Available data

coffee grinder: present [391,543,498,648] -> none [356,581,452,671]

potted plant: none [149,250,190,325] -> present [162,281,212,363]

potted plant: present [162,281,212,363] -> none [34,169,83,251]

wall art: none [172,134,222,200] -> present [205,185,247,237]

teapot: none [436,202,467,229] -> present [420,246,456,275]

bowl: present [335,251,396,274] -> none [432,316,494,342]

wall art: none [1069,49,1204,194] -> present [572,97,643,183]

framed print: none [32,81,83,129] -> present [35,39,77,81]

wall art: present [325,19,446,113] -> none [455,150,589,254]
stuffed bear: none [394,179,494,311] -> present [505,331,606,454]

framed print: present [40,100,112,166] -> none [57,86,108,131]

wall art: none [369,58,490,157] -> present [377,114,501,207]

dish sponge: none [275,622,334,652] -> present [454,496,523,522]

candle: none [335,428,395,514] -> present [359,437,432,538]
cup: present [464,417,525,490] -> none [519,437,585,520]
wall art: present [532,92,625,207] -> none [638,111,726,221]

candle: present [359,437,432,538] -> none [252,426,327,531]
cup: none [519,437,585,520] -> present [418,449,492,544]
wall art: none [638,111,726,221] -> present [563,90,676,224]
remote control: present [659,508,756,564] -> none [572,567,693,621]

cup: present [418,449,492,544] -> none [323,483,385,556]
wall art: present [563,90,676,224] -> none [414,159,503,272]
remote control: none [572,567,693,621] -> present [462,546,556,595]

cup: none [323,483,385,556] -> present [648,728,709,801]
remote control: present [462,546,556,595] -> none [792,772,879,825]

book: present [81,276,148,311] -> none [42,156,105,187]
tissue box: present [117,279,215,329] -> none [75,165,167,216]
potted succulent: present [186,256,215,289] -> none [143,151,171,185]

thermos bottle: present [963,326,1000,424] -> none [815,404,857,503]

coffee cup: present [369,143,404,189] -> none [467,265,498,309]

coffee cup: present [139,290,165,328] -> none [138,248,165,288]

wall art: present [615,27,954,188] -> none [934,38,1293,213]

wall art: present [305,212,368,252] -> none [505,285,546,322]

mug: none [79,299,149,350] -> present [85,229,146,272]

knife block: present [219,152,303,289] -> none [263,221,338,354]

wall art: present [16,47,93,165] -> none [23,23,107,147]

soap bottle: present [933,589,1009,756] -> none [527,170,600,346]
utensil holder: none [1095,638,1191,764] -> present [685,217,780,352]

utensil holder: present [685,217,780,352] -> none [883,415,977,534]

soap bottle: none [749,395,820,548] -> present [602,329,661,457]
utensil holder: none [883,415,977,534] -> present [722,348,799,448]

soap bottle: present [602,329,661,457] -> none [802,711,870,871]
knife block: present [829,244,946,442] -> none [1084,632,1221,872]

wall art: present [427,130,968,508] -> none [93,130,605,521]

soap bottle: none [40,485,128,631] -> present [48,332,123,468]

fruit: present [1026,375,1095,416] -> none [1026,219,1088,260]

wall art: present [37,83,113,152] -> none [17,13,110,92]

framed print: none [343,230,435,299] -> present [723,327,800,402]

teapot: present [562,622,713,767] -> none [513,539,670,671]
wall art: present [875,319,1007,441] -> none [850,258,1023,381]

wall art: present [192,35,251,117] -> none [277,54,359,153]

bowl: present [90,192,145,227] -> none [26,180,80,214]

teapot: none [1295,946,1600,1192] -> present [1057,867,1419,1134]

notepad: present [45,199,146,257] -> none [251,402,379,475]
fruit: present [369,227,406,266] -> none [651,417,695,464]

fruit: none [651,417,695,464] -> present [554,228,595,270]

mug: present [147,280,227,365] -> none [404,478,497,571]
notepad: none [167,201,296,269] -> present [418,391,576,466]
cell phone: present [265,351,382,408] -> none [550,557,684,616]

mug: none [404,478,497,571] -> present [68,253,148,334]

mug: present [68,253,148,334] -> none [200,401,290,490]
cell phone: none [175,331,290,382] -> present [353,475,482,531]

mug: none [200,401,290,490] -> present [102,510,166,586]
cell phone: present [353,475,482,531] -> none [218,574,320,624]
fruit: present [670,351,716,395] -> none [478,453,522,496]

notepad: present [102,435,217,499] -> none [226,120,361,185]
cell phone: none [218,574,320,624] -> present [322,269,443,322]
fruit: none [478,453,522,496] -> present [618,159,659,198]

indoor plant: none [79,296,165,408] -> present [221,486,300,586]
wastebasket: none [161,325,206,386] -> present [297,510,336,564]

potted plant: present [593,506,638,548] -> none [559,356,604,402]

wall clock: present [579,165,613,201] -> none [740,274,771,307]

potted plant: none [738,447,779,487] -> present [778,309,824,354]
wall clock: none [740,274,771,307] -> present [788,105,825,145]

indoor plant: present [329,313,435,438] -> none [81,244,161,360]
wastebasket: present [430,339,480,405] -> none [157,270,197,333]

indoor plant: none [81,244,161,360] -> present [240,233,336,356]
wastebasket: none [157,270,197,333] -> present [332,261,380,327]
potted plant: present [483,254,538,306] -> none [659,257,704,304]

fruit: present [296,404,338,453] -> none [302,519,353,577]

What is expected
Give back the records above, character for character.

Output for this task
coffee grinder: present [391,543,498,648] -> none [356,581,452,671]

potted plant: none [149,250,190,325] -> present [162,281,212,363]

potted plant: present [162,281,212,363] -> none [34,169,83,251]

wall art: none [172,134,222,200] -> present [205,185,247,237]

teapot: none [436,202,467,229] -> present [420,246,456,275]

bowl: present [335,251,396,274] -> none [432,316,494,342]

wall art: none [1069,49,1204,194] -> present [572,97,643,183]

framed print: none [32,81,83,129] -> present [35,39,77,81]

wall art: present [325,19,446,113] -> none [455,150,589,254]
stuffed bear: none [394,179,494,311] -> present [505,331,606,454]

framed print: present [40,100,112,166] -> none [57,86,108,131]

wall art: none [369,58,490,157] -> present [377,114,501,207]

dish sponge: none [275,622,334,652] -> present [454,496,523,522]

candle: none [335,428,395,514] -> present [359,437,432,538]
cup: present [464,417,525,490] -> none [519,437,585,520]
wall art: present [532,92,625,207] -> none [638,111,726,221]

candle: present [359,437,432,538] -> none [252,426,327,531]
cup: none [519,437,585,520] -> present [418,449,492,544]
wall art: none [638,111,726,221] -> present [563,90,676,224]
remote control: present [659,508,756,564] -> none [572,567,693,621]

cup: present [418,449,492,544] -> none [323,483,385,556]
wall art: present [563,90,676,224] -> none [414,159,503,272]
remote control: none [572,567,693,621] -> present [462,546,556,595]

cup: none [323,483,385,556] -> present [648,728,709,801]
remote control: present [462,546,556,595] -> none [792,772,879,825]

book: present [81,276,148,311] -> none [42,156,105,187]
tissue box: present [117,279,215,329] -> none [75,165,167,216]
potted succulent: present [186,256,215,289] -> none [143,151,171,185]

thermos bottle: present [963,326,1000,424] -> none [815,404,857,503]

coffee cup: present [369,143,404,189] -> none [467,265,498,309]

coffee cup: present [139,290,165,328] -> none [138,248,165,288]

wall art: present [615,27,954,188] -> none [934,38,1293,213]

wall art: present [305,212,368,252] -> none [505,285,546,322]

mug: none [79,299,149,350] -> present [85,229,146,272]

knife block: present [219,152,303,289] -> none [263,221,338,354]

wall art: present [16,47,93,165] -> none [23,23,107,147]

soap bottle: present [933,589,1009,756] -> none [527,170,600,346]
utensil holder: none [1095,638,1191,764] -> present [685,217,780,352]

utensil holder: present [685,217,780,352] -> none [883,415,977,534]

soap bottle: none [749,395,820,548] -> present [602,329,661,457]
utensil holder: none [883,415,977,534] -> present [722,348,799,448]

soap bottle: present [602,329,661,457] -> none [802,711,870,871]
knife block: present [829,244,946,442] -> none [1084,632,1221,872]

wall art: present [427,130,968,508] -> none [93,130,605,521]

soap bottle: none [40,485,128,631] -> present [48,332,123,468]

fruit: present [1026,375,1095,416] -> none [1026,219,1088,260]

wall art: present [37,83,113,152] -> none [17,13,110,92]

framed print: none [343,230,435,299] -> present [723,327,800,402]

teapot: present [562,622,713,767] -> none [513,539,670,671]
wall art: present [875,319,1007,441] -> none [850,258,1023,381]

wall art: present [192,35,251,117] -> none [277,54,359,153]

bowl: present [90,192,145,227] -> none [26,180,80,214]

teapot: none [1295,946,1600,1192] -> present [1057,867,1419,1134]

notepad: present [45,199,146,257] -> none [251,402,379,475]
fruit: present [369,227,406,266] -> none [651,417,695,464]

fruit: none [651,417,695,464] -> present [554,228,595,270]

mug: present [147,280,227,365] -> none [404,478,497,571]
notepad: none [167,201,296,269] -> present [418,391,576,466]
cell phone: present [265,351,382,408] -> none [550,557,684,616]

mug: none [404,478,497,571] -> present [68,253,148,334]

mug: present [68,253,148,334] -> none [200,401,290,490]
cell phone: none [175,331,290,382] -> present [353,475,482,531]

mug: none [200,401,290,490] -> present [102,510,166,586]
cell phone: present [353,475,482,531] -> none [218,574,320,624]
fruit: present [670,351,716,395] -> none [478,453,522,496]

notepad: present [102,435,217,499] -> none [226,120,361,185]
cell phone: none [218,574,320,624] -> present [322,269,443,322]
fruit: none [478,453,522,496] -> present [618,159,659,198]

indoor plant: none [79,296,165,408] -> present [221,486,300,586]
wastebasket: none [161,325,206,386] -> present [297,510,336,564]

potted plant: present [593,506,638,548] -> none [559,356,604,402]

wall clock: present [579,165,613,201] -> none [740,274,771,307]

potted plant: none [738,447,779,487] -> present [778,309,824,354]
wall clock: none [740,274,771,307] -> present [788,105,825,145]

indoor plant: present [329,313,435,438] -> none [81,244,161,360]
wastebasket: present [430,339,480,405] -> none [157,270,197,333]

indoor plant: none [81,244,161,360] -> present [240,233,336,356]
wastebasket: none [157,270,197,333] -> present [332,261,380,327]
potted plant: present [483,254,538,306] -> none [659,257,704,304]

fruit: present [296,404,338,453] -> none [302,519,353,577]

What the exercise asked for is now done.